━━ SUPPLIED MATERIAL ━━

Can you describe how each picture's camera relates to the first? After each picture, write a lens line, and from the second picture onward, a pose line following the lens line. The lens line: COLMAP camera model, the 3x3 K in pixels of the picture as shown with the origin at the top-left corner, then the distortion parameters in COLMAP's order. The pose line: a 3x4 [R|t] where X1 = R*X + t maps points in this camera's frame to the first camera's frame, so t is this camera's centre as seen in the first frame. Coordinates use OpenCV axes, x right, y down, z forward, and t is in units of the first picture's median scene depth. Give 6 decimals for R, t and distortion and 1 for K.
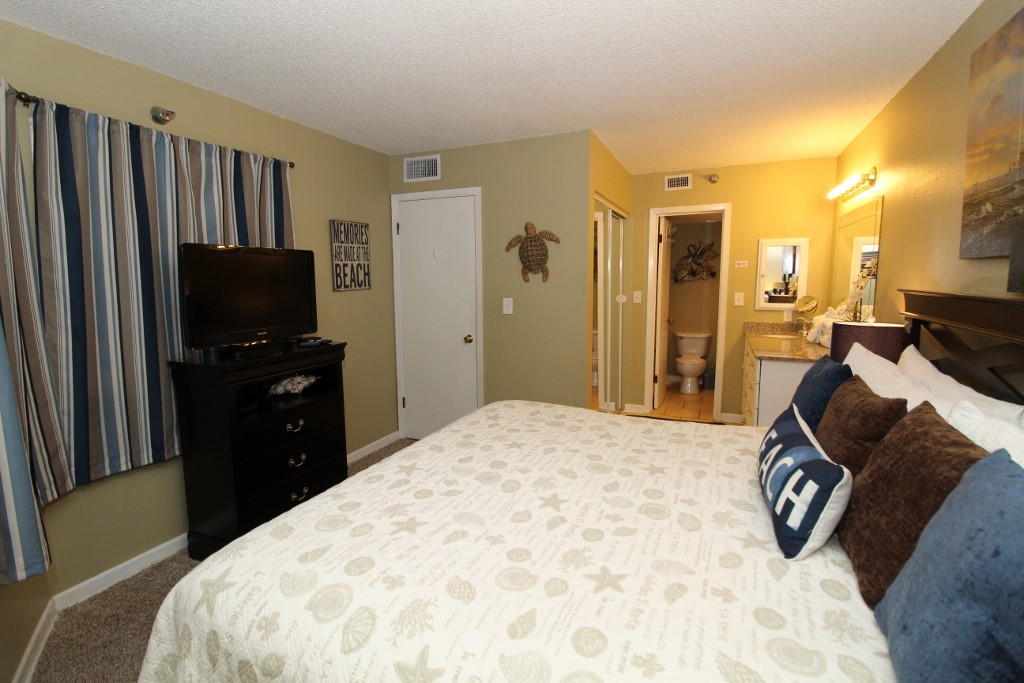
lens RADIAL K [[476.1, 0, 511.0], [0, 476.1, 332.0], [0, 0, 1]] dist [-0.017697, -0.000497]
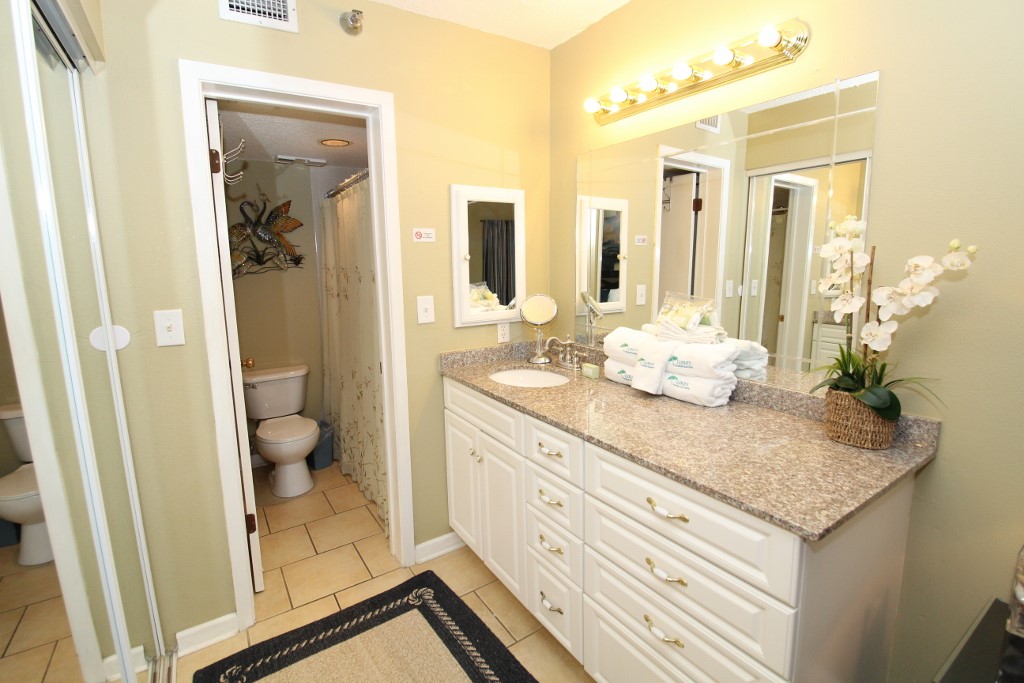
lens RADIAL K [[476.1, 0, 511.0], [0, 476.1, 332.0], [0, 0, 1]] dist [-0.017697, -0.000497]
pose [[0.537250, -0.131251, 0.833148, 0.129099], [0.112754, 0.990127, 0.083273, -0.077892], [-0.835852, 0.049202, 0.546745, 0.679768]]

━━━

TASK OBJECTIVE: Please copy out the whole listing exactly as it stands, minus the pictures.

EXERCISE SOLUTION:
Can you describe how each picture's camera relates to the first? After each picture, write a lens line, and from the second picture onward, a pose line following the lens line. The lens line: COLMAP camera model, the 3x3 K in pixels of the picture as shown with the origin at the top-left corner, then the distortion parameters in COLMAP's order. The pose line: a 3x4 [R|t] where X1 = R*X + t maps points in this camera's frame to the first camera's frame, so t is this camera's centre as seen in the first frame. Coordinates use OpenCV axes, x right, y down, z forward, and t is in units of the first picture's median scene depth. Give 6 decimals for R, t and distortion and 1 for K.
lens RADIAL K [[476.1, 0, 511.0], [0, 476.1, 332.0], [0, 0, 1]] dist [-0.017697, -0.000497]
lens RADIAL K [[476.1, 0, 511.0], [0, 476.1, 332.0], [0, 0, 1]] dist [-0.017697, -0.000497]
pose [[0.537250, -0.131251, 0.833148, 0.129099], [0.112754, 0.990127, 0.083273, -0.077892], [-0.835852, 0.049202, 0.546745, 0.679768]]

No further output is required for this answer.